Toward High Precision Seismic Studies of White Dwarf Stars: Parametrization of the Core and Tests of Accuracy

TL;DR

This paper introduces a new parametrization method for modeling the chemical profile in white dwarf cores, enhancing the accuracy of seismic studies by using Akima splines and validating against evolutionary models.

Contribution

It presents a novel parametrization technique for white dwarf core chemistry using Akima splines, improving seismic modeling accuracy.

Findings

The new parametrization accurately reproduces full evolutionary models.

Tests demonstrate high precision in seismic modeling applications.
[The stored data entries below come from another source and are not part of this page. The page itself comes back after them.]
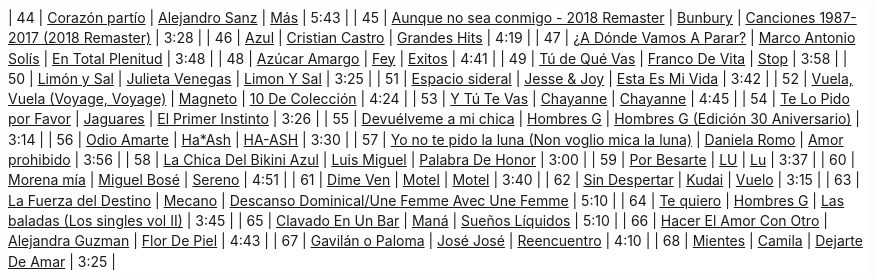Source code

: | 44 | [Corazón partío](https://open.spotify.com/track/0wQCKR9OFjYu5Kzrk7WivJ) | [Alejandro Sanz](https://open.spotify.com/artist/5sUrlPAHlS9NEirDB8SEbF) | [Más](https://open.spotify.com/album/3MfNbOJuFb5H4CjrT49oiI) | 5:43 |
| 45 | [Aunque no sea conmigo \- 2018 Remaster](https://open.spotify.com/track/0rCxrlZhWzLy5ULIEDL3zs) | [Bunbury](https://open.spotify.com/artist/4uqzzJg3ww5eH7IgGV7DMT) | [Canciones 1987\-2017 \(2018 Remaster\)](https://open.spotify.com/album/6z14BU1sSs5vpswjtNRz5t) | 3:28 |
| 46 | [Azul](https://open.spotify.com/track/6pHCJmx9FXnMwEqB0LWUEH) | [Cristian Castro](https://open.spotify.com/artist/2AZOALDIBORfbzKTuliwdJ) | [Grandes Hits](https://open.spotify.com/album/6Q2UpW0s9cDeZ59bCd5CYL) | 4:19 |
| 47 | [¿A Dónde Vamos A Parar?](https://open.spotify.com/track/1Agu4u8a8Qm28zq5JtwaVv) | [Marco Antonio Solís](https://open.spotify.com/artist/3tJnB0s6c3oXPq1SCCavnd) | [En Total Plenitud](https://open.spotify.com/album/6RXfdbB8YWgmE6LjXs6RHg) | 3:48 |
| 48 | [Azúcar Amargo](https://open.spotify.com/track/2arXuCWrLfgcELqYogQDbt) | [Fey](https://open.spotify.com/artist/3uC20p2EoNm5LYtzSVWdkL) | [Exitos](https://open.spotify.com/album/2bTu4nn4DgRJqXAINqbrQd) | 4:41 |
| 49 | [Tú de Qué Vas](https://open.spotify.com/track/66iygyOSvvoQQsKJ1vEXfT) | [Franco De Vita](https://open.spotify.com/artist/4NEYQeEYBUjfaXgDQGvFvu) | [Stop](https://open.spotify.com/album/4BI3oXrWF0YvtWpfYWUxeX) | 3:58 |
| 50 | [Limón y Sal](https://open.spotify.com/track/7dITAq1YP5e0kTcaDq4YWI) | [Julieta Venegas](https://open.spotify.com/artist/2QWIScpFDNxmS6ZEMIUvgm) | [Limon Y Sal](https://open.spotify.com/album/1YhHEtOj1mhMz0769Fqa9Q) | 3:25 |
| 51 | [Espacio sideral](https://open.spotify.com/track/3OIoy3TNU7CL5PTaHOGmbR) | [Jesse & Joy](https://open.spotify.com/artist/1mX1TWKpNxDSAH16LgDfiR) | [Esta Es Mi Vida](https://open.spotify.com/album/1DqezzIzunjysnTKPtxB98) | 3:42 |
| 52 | [Vuela, Vuela \(Voyage, Voyage\)](https://open.spotify.com/track/59DBFv5MOW0M4KSF78rHw7) | [Magneto](https://open.spotify.com/artist/5v287QKYZ7Dyuw4CNzv89p) | [10 De Colección](https://open.spotify.com/album/3ZZH4ff62sXOXkBUPLMjBk) | 4:24 |
| 53 | [Y Tú Te Vas](https://open.spotify.com/track/34hM4PLlhyBysgL50IWdHf) | [Chayanne](https://open.spotify.com/artist/1JbemQ1fPt2YmSLjAFhPBv) | [Chayanne](https://open.spotify.com/album/51dg2LdYMIVQqCuUBlfQsN) | 4:45 |
| 54 | [Te Lo Pido por Favor](https://open.spotify.com/track/6iRkrVOhCjgKFB2cBWnx4M) | [Jaguares](https://open.spotify.com/artist/1RgXxY6uzWo9cjYYwwgVGq) | [El Primer Instinto](https://open.spotify.com/album/7BDdocfgBjmh5bw2VKA6JL) | 3:26 |
| 55 | [Devuélveme a mi chica](https://open.spotify.com/track/1Wrzhfa5bNlqvsnCztz190) | [Hombres G](https://open.spotify.com/artist/60uh2KYYSCqAgJNxcU4DA0) | [Hombres G \(Edición 30 Aniversario\)](https://open.spotify.com/album/2iMF2NlOZMfBTdHyubrg6y) | 3:14 |
| 56 | [Odio Amarte](https://open.spotify.com/track/0x6kwMLhwr0w4xjdv6tVqG) | [Ha\*Ash](https://open.spotify.com/artist/5xd2Tg7Zo8755eCy8Gxkp8) | [HA\-ASH](https://open.spotify.com/album/0DzhgRe9ovRl6trAcHMUO8) | 3:30 |
| 57 | [Yo no te pido la luna \(Non voglio mica la luna\)](https://open.spotify.com/track/09uE7kHv2ESkvtInKugpGM) | [Daniela Romo](https://open.spotify.com/artist/6gvh8pQI316iafbHiT7B3y) | [Amor prohibido](https://open.spotify.com/album/6rV8qvncvelhF14cffRfun) | 3:56 |
| 58 | [La Chica Del Bikini Azul](https://open.spotify.com/track/6Ucocvd2YaEJRPmbT4SFgu) | [Luis Miguel](https://open.spotify.com/artist/2nszmSgqreHSdJA3zWPyrW) | [Palabra De Honor](https://open.spotify.com/album/45xKQlOetCnDcZxRu4tEwh) | 3:00 |
| 59 | [Por Besarte](https://open.spotify.com/track/4q88IbAn47f7GCQIFhbYkL) | [LU](https://open.spotify.com/artist/1G4QsyR9Fj6k8JJK233X8C) | [Lu](https://open.spotify.com/album/0FDD3Y5vJ0chGNLtJju6nq) | 3:37 |
| 60 | [Morena mía](https://open.spotify.com/track/0HmQkmfYXRPweIg1ycw1R8) | [Miguel Bosé](https://open.spotify.com/artist/7mWCSSOYqm4E9mB7V4ot6S) | [Sereno](https://open.spotify.com/album/1UufdUSICfRcrISutnCtyv) | 4:51 |
| 61 | [Dime Ven](https://open.spotify.com/track/15dKsB2vjInNQNN8EWuwxD) | [Motel](https://open.spotify.com/artist/19IsMFpELM7g2UDuwDlZvU) | [Motel](https://open.spotify.com/album/2NX4ACwyYRtonVJGKd0H8U) | 3:40 |
| 62 | [Sin Despertar](https://open.spotify.com/track/1Cafs1zrIyOzF8XPmkSI4p) | [Kudai](https://open.spotify.com/artist/0Wnd6L0qEnk8jiCIHrWXaC) | [Vuelo](https://open.spotify.com/album/08KOgBq2xXcfunaEs3Nf2P) | 3:15 |
| 63 | [La Fuerza del Destino](https://open.spotify.com/track/5t69lieKF4oKOtYUfWxiZj) | [Mecano](https://open.spotify.com/artist/5BMgsAFg8rZQc3tqs5BB8G) | [Descanso Dominical/Une Femme Avec Une Femme](https://open.spotify.com/album/2JBsEO5oMKpvXpMwSK04pU) | 5:10 |
| 64 | [Te quiero](https://open.spotify.com/track/6tu2FHuKL9C8pwNrityweQ) | [Hombres G](https://open.spotify.com/artist/60uh2KYYSCqAgJNxcU4DA0) | [Las baladas \(Los singles vol II\)](https://open.spotify.com/album/2lsc9HZQaNf3gT7lIys2vN) | 3:45 |
| 65 | [Clavado En Un Bar](https://open.spotify.com/track/78DVpEWwmJFC25KGz8fJuE) | [Maná](https://open.spotify.com/artist/7okwEbXzyT2VffBmyQBWLz) | [Sueños Líquidos](https://open.spotify.com/album/7ydFJUb1tmZPd6p4xIe10V) | 5:10 |
| 66 | [Hacer El Amor Con Otro](https://open.spotify.com/track/1OB7cLxxCWA8gbbfjFNNej) | [Alejandra Guzman](https://open.spotify.com/artist/7Hf9AwMO37bSdxHb0FBGmO) | [Flor De Piel](https://open.spotify.com/album/4jVhCAGCEhQUyXrMD4owlU) | 4:43 |
| 67 | [Gavilán o Paloma](https://open.spotify.com/track/4Wg6Ggb6DY8OmlFQvvHO9b) | [José José](https://open.spotify.com/artist/4mN0qcMxWX8oToqfDPM5yV) | [Reencuentro](https://open.spotify.com/album/6raiLPK4vKJD34Q33Gkpgt) | 4:10 |
| 68 | [Mientes](https://open.spotify.com/track/5EhzE6HJaCcLFrf5rPqvpk) | [Camila](https://open.spotify.com/artist/2gRP1Ezbtj3qrERnd0XasU) | [Dejarte De Amar](https://open.spotify.com/album/0MPMiyavAbARflBlNGjIA6) | 3:25 |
The method effectively captures complex chemical stratification.

Abstract

We present a prescription for parametrizing the chemical profile in the core of white dwarfs in the light of the recent discovery that pulsation modes may sometimes be deeply confined in some cool pulsating white dwarfs. Such modes may be used as unique probes of the complicated chemical stratification that results from several processes that occurred in previous evolutionary phases of intermediate-mass stars. This effort is part of our ongoing quest for more credible and realistic seismic models of white dwarfs using static, parametrized equilibrium structures. Inspired from successful techniques developed in design optimization fields (such as aerodynamics), we exploit Akima splines for the tracing of the chemical profile of oxygen (carbon) in the core of a white dwarf model. A series of tests are then presented to better seize the precision and significance of the results that can be obtained in an asteroseismological context. We also show that the new parametrization passes an essential basic test, as it successfully reproduces the chemical stratification of a full evolutionary model.